Paul McFarlane learned many valuable lessons about people during his 21 years as a chaplain for NSW Ambulance, 11 of them as senior chaplain.
Paul, the 248th person I’ve met on my quest to have lunch with 500 strangers, spoke with thousands of paramedics and members of the public during that time, many of whom had experienced profound trauma or great loss. It gave him deep insights into how people function.
For example, Paul discovered the way we respond to tragedy is heavily influenced by the strength of our social network. People who are able to rely on a circle of close family and friends tend to cope better than people who are socially isolated.
Another lesson Paul learned is that no matter how perfect our lives might look on the outside, we all have internal battles we’re fighting.
Paul also learned how important it is for people to have a sense of purpose and to feel as though their lives have some sort of deeper meaning. Otherwise, they can feel lost.

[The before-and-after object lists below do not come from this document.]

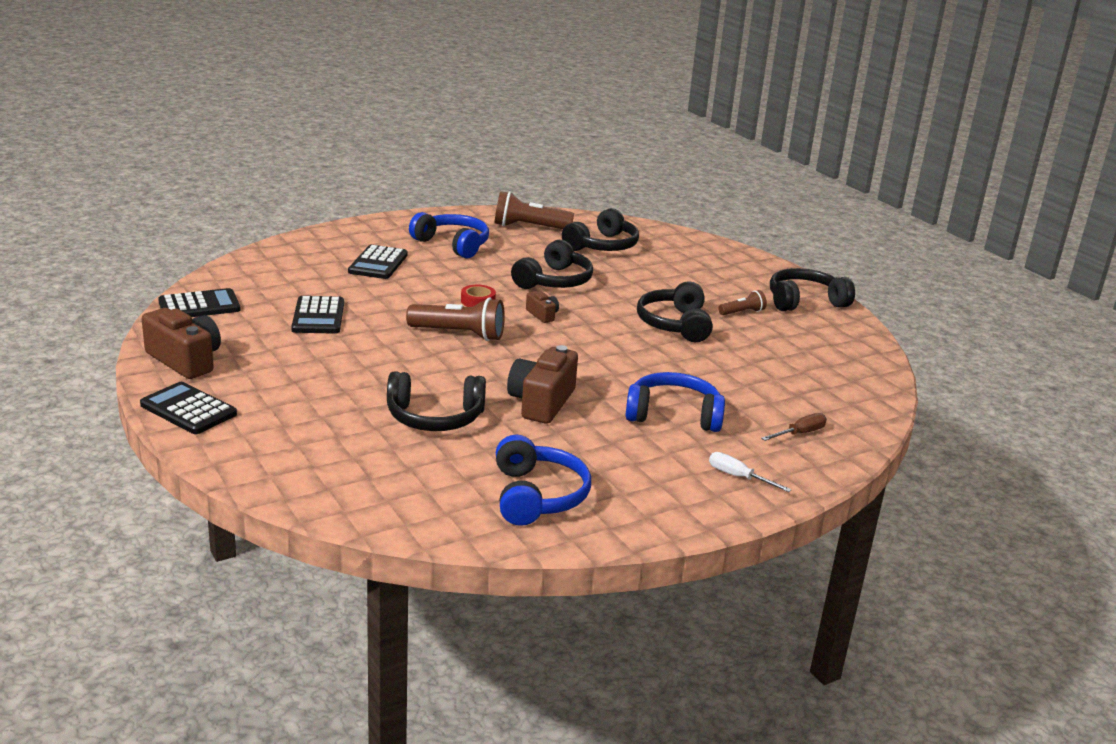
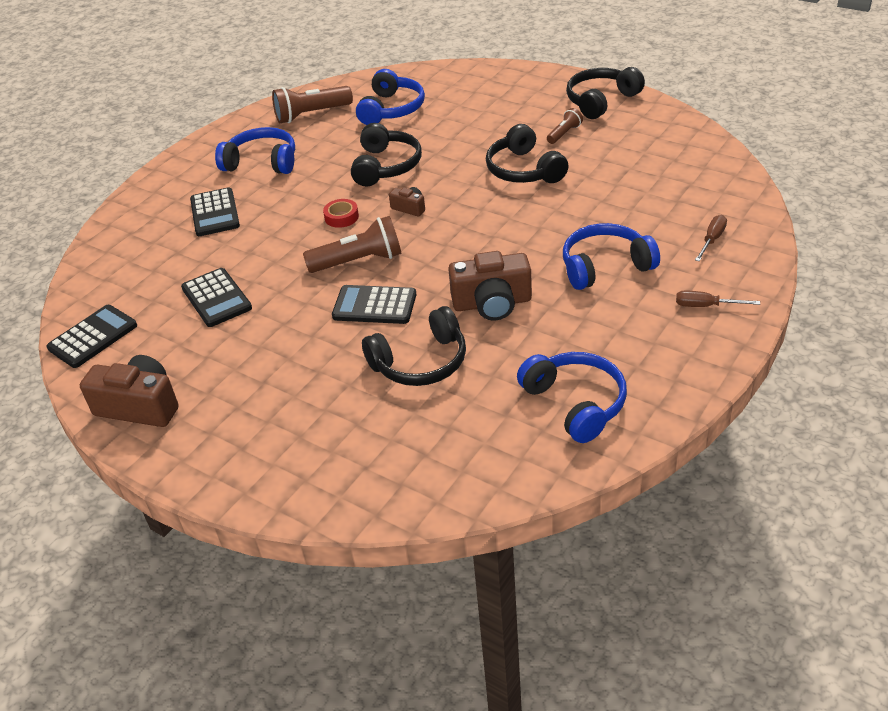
camera: 20 degrees left, 15 degrees up
black calculator [140,382,237,434] -> black calculator moved to [332,285,416,324]
brown camera [507,345,578,424] -> brown camera turned 90 degrees counterclockwise [448,251,532,321]
black headphones [562,208,639,251] -> blue headphones [356,69,425,125]
white screwdriver [709,452,792,492] -> brown screwdriver [676,291,760,307]

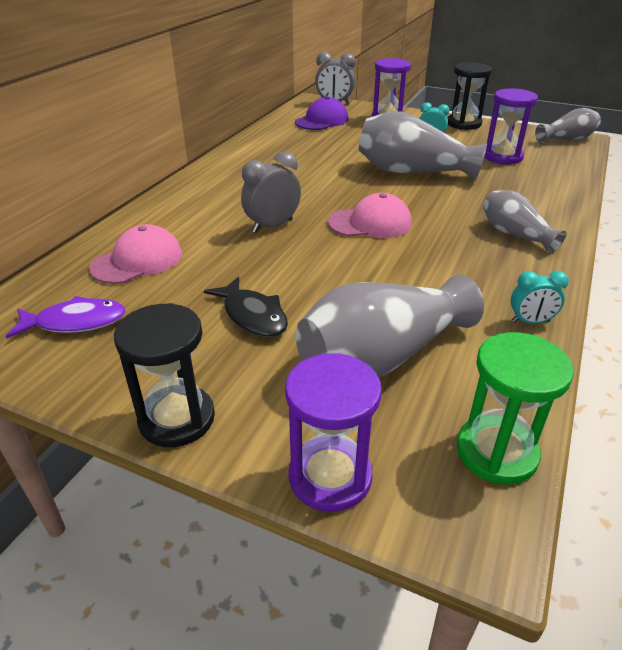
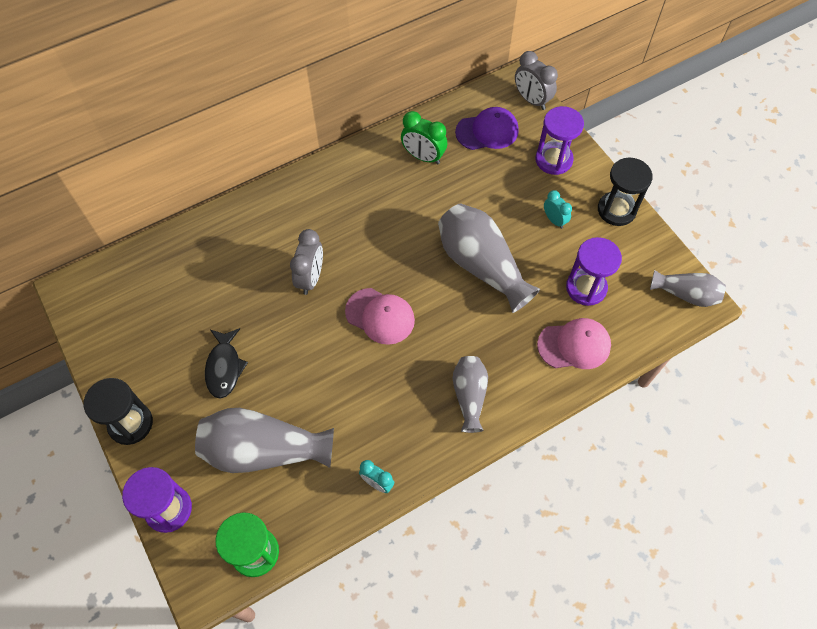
camera: 35 degrees right, 25 degrees up
purple fish [6,296,126,338] -> none
pink cap [89,224,182,284] -> pink cap moved to [537,318,611,369]
grey clock [241,151,301,233] -> grey clock turned 105 degrees clockwise [290,229,323,295]
none -> green clock [401,111,447,164]

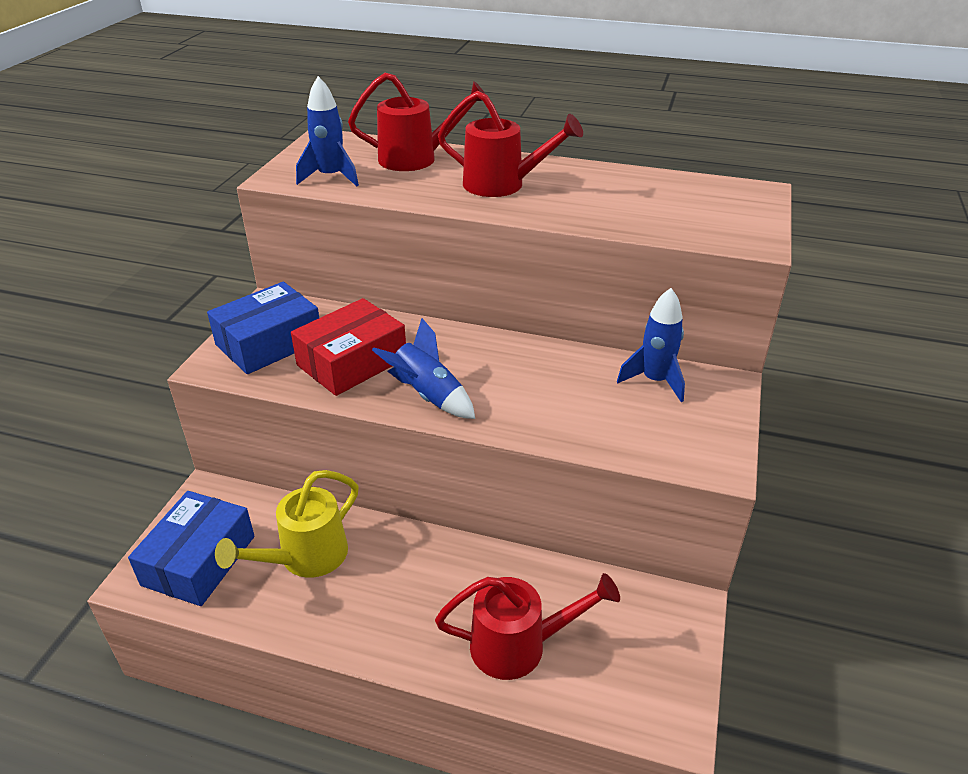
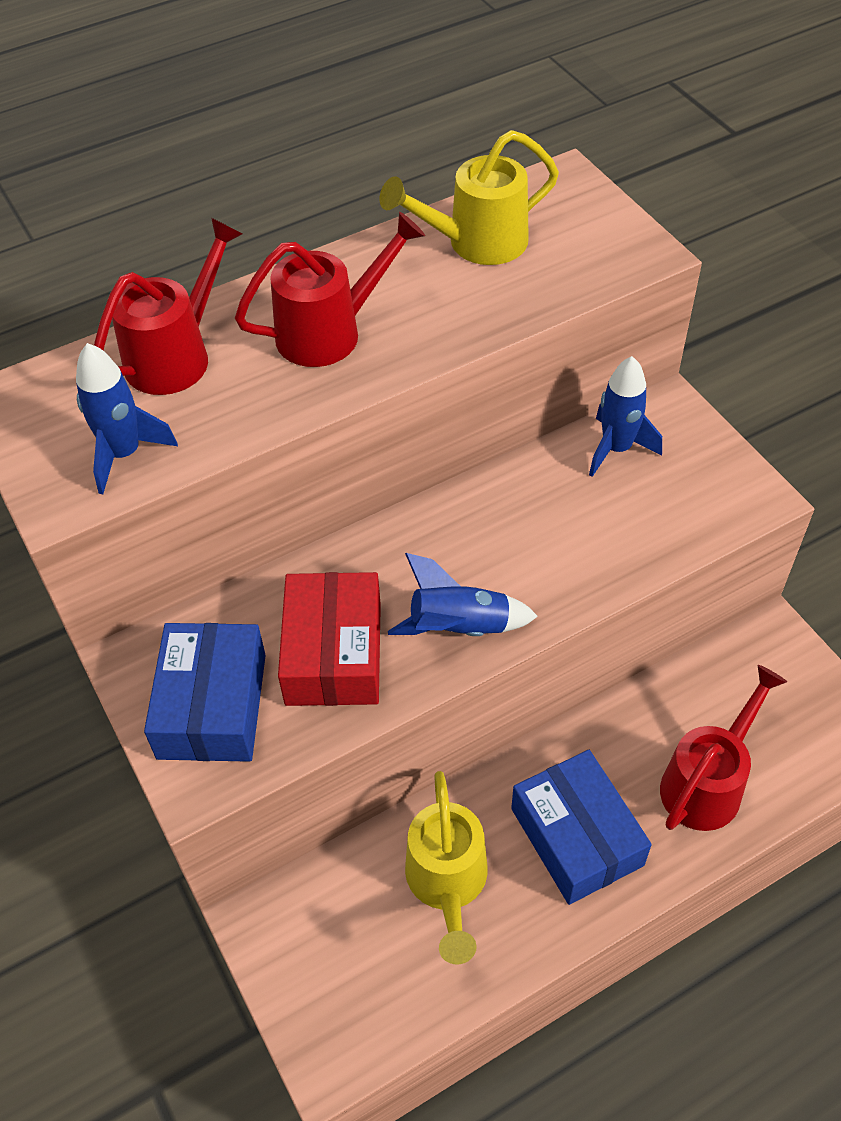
camera: 45 degrees left, 15 degrees up
blue box [128,491,254,606] -> blue box moved to [511,750,652,905]
none -> yellow watering can [380,130,559,265]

Paul grew up in country New South Wales. He started his career as a nurse, before becoming an Anglican minister. In 2011, he moved to Sydney to take up the position as senior chaplain, a job he held until earlier this month. Next week, Paul is starting a new role he’s really excited about – national onsite services manager and principal chaplain at Converge International, which is one of the largest EAP (employee assistance program) providers in Australia.
I’ve always been fascinated by human behaviour, so it was incredibly interesting to hear about Paul’s experiences as a chaplain and minister, and the lessons he’s learned.
One thing that struck me about Paul was how suited he is to that type of work. He cares deeply about people, he’s genuinely interested in everyone’s unique story and – despite his vast experience – he has the humility to recognise he doesn’t have all the answers.